Cardijn a une dernière carte à jouer : Rome.  Comme son némesis, l’abbé Brohée, vient de le faire en août 1924[67], Cardijn veut faire une visite au pape.  Ayant obtenu des lettres d’introduction du nonce et de Mercier, Cardijn réussit à obtenir une audience personnelle avec Pie XI à la fin de mars 1925[68].  C’est pendant cette visite devenue légendaire que Cardijn dit à Pie XI : ” Je veux mourir pour sauver la masse ouvrière ! “.  Et le pape le bénit, en disant[69] : ” Oui, vous devez avoir cette sainte ambition d’organiser, non seulement une élite, mais la masse de la classe ouvrière “[70].

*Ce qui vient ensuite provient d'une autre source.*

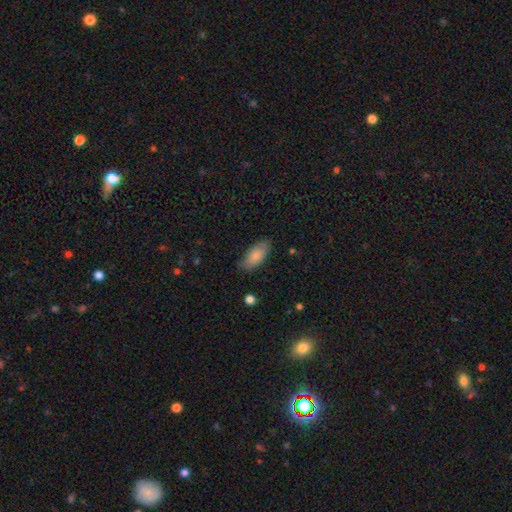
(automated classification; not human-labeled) Smooth or featured? smooth (82%)
How rounded? in between (87%)
Merging? none (79%)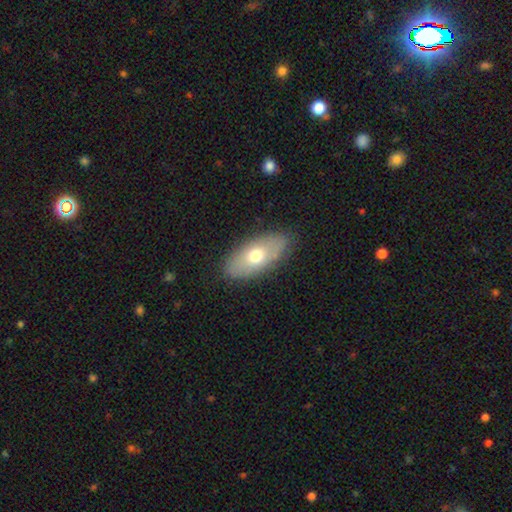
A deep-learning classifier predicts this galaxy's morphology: A smooth galaxy with no disk features (65%) that is in between round and cigar-shaped (87%).

Vote fractions:
- Smooth or featured? smooth: 65% / featured or disk: 28% / star or artifact: 6%
- How rounded? in between: 87% / cigar-shaped: 9% / round: 4%
- Merging? none: 83% / minor disturbance: 12% / major disturbance: 3% / merger: 1%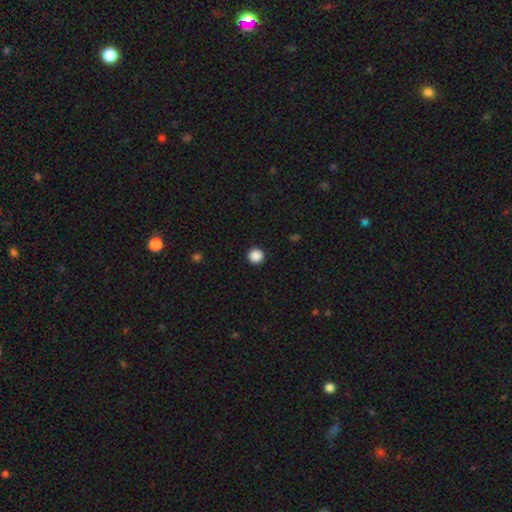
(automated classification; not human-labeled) Overall: smooth (88%). How rounded: round (96%). Merging: none (93%).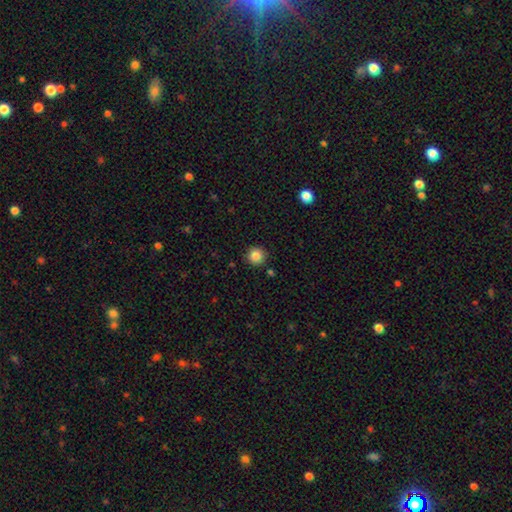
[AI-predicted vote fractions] Morphology: type=smooth (85%); roundness=round (94%); merging=none (89%).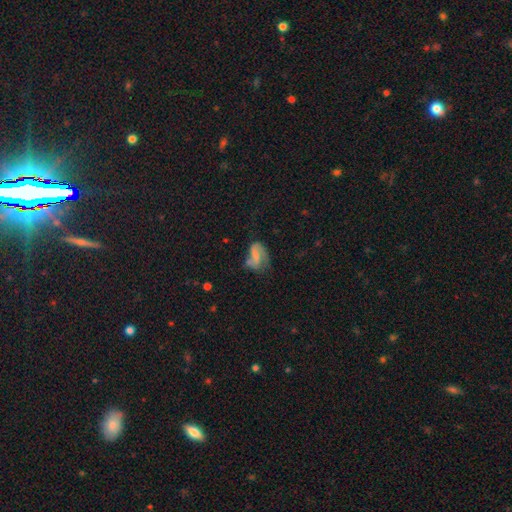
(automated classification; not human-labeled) This is possibly a featured or disk galaxy (52%). It is clearly not viewed edge-on (97%). Bar: marginally no (40%). Spiral arm pattern: likely yes (76%). Central bulge: possibly none (60%). Merging: marginally none (36%).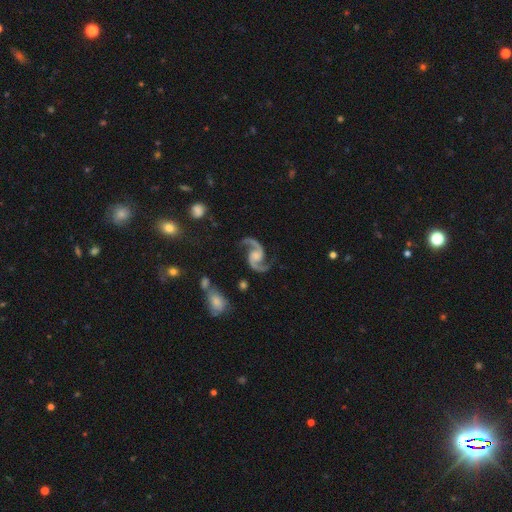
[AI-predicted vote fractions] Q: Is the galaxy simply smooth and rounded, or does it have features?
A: featured or disk — 94%.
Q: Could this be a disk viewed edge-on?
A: no — 98%.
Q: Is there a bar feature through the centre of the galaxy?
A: no — 59%.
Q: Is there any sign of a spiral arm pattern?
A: yes — 98%.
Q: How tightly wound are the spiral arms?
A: medium — 47%.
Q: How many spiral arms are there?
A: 2 — 95%.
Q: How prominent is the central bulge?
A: moderate — 31%, tied with none.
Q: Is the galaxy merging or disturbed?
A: none — 78%.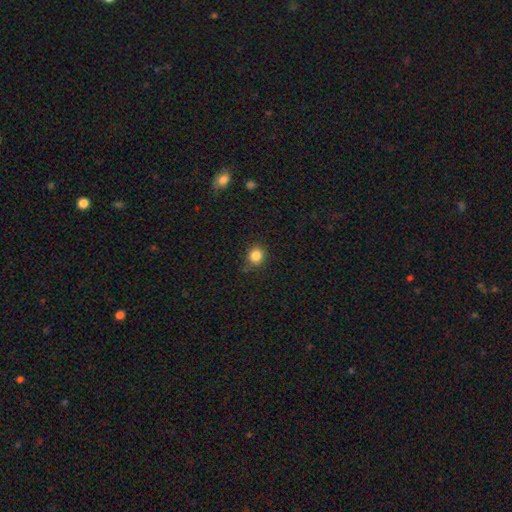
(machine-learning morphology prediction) Smooth or featured?
  - smooth: 85% *
  - star or artifact: 11%
  - featured or disk: 4%
How rounded?
  - round: 86% *
  - in between: 13%
  - cigar-shaped: 1%
Merging?
  - none: 82% *
  - minor disturbance: 13%
  - major disturbance: 3%
  - merger: 2%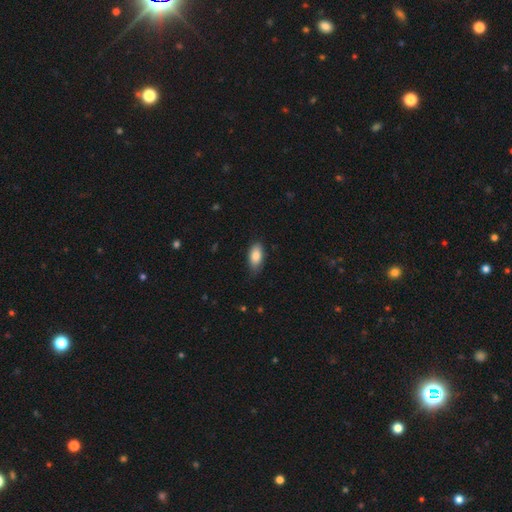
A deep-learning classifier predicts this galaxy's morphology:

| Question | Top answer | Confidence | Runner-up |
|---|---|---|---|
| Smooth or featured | smooth | 85% | featured or disk (8%) |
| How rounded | in between | 91% | cigar-shaped (6%) |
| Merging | none | 77% | minor disturbance (19%) |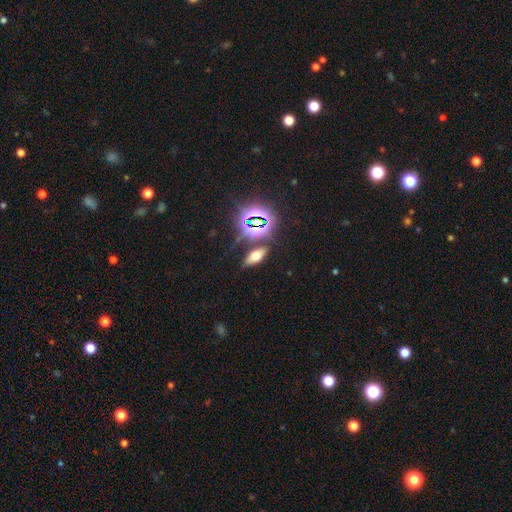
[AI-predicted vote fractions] This is possibly a smooth galaxy (53%). How rounded: likely in between (80%). Merging: likely none (79%).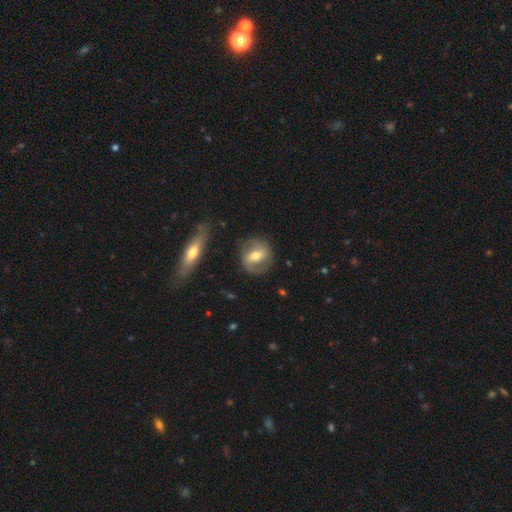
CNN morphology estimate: smooth-or-featured: featured or disk: 64% | smooth: 30% | star or artifact: 6%
  disk-edge-on: no: 93% | yes: 7%
    bar: weak: 43% | strong: 36% | no: 21%
    has-spiral-arms: yes: 79% | no: 21%
    bulge-size: moderate: 69% | small: 20% | large: 8% | none: 1% | dominant: 1%
  merging: none: 80% | minor disturbance: 13% | major disturbance: 5% | merger: 2%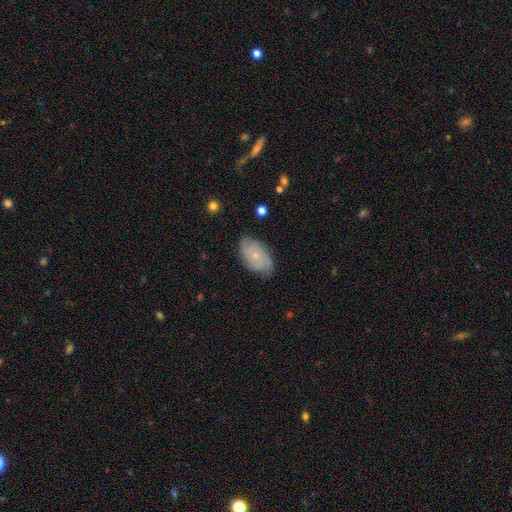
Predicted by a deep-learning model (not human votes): Overall: featured or disk (59%; smooth 34%). Edge-on disk: no (95%). Bar: no (81%). Spiral arms: yes (86%). Bulge size: small (76%). Merging: none (77%).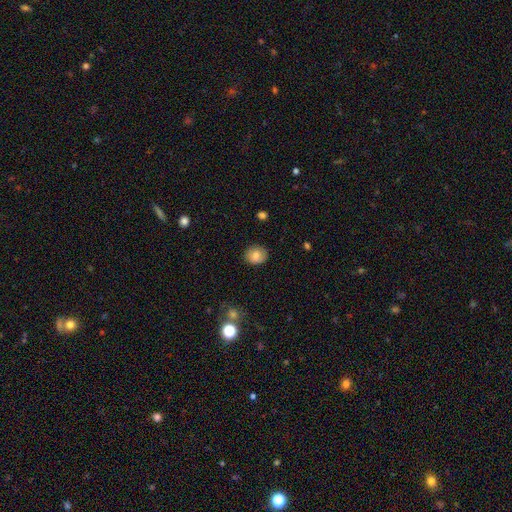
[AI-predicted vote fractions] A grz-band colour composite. It shows a smooth galaxy with no disk features (77%) that is round (71%). Merging: none (87%).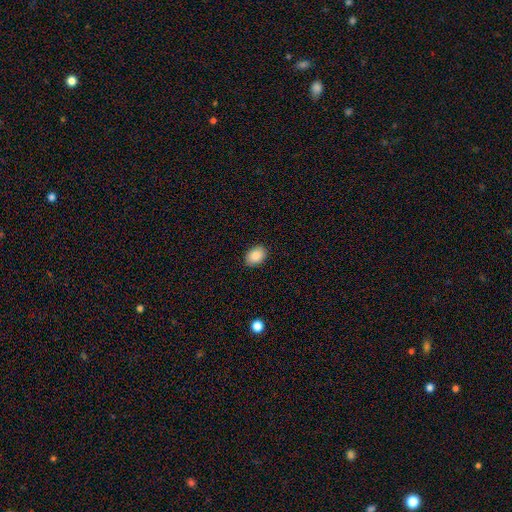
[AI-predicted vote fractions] Smooth or featured? smooth (88%)
How rounded? in between (72%)
Merging? none (89%)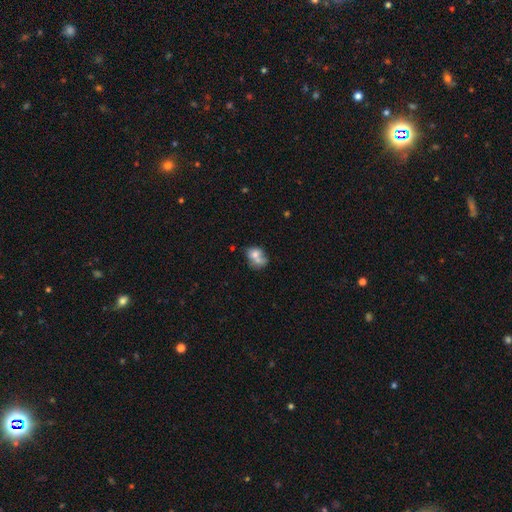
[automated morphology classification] A smooth galaxy with no disk features (67%) that is in between round and cigar-shaped (61%). Merging: merger (49%).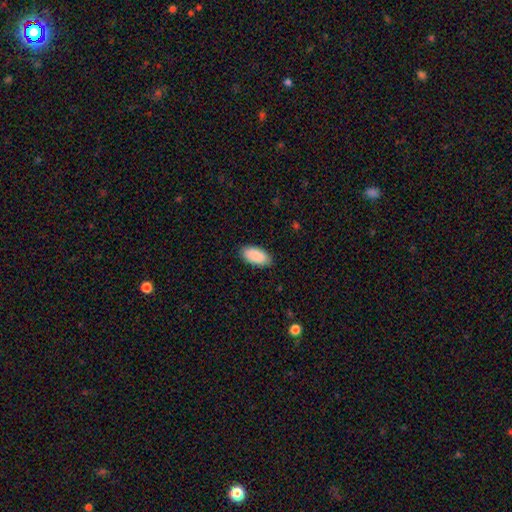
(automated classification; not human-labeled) Overall: smooth (90%). How rounded: in between (94%). Merging: none (88%).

Néanmoins, cette bénédiction pontificale ne suffit pas à faire se taire les critiques de Cardijn et la JOC – après tout le Sillon lui-même a joui de plusieures audiences et de louanges pontificales avant d’être condamné.  Le cardinal Mercier n’arrive jamais à donner son approbation[71].  Ce n’est que l’année suivante, après la mort du cardinal, que les évêques belges donnent enfin en juillet 1926 une reconnaissance à la JOC[72].  Dans ce contexte, remarquons aussi la lettre d’approbation du Sillon catholique adressée par le cardinal Gasparri, secrétaire d’État, à l’abbé Schmitt, aumônier de ce mouvement le 19 décembre 1925[73], qui a peut-être aussi influencé la décision des évêques belges.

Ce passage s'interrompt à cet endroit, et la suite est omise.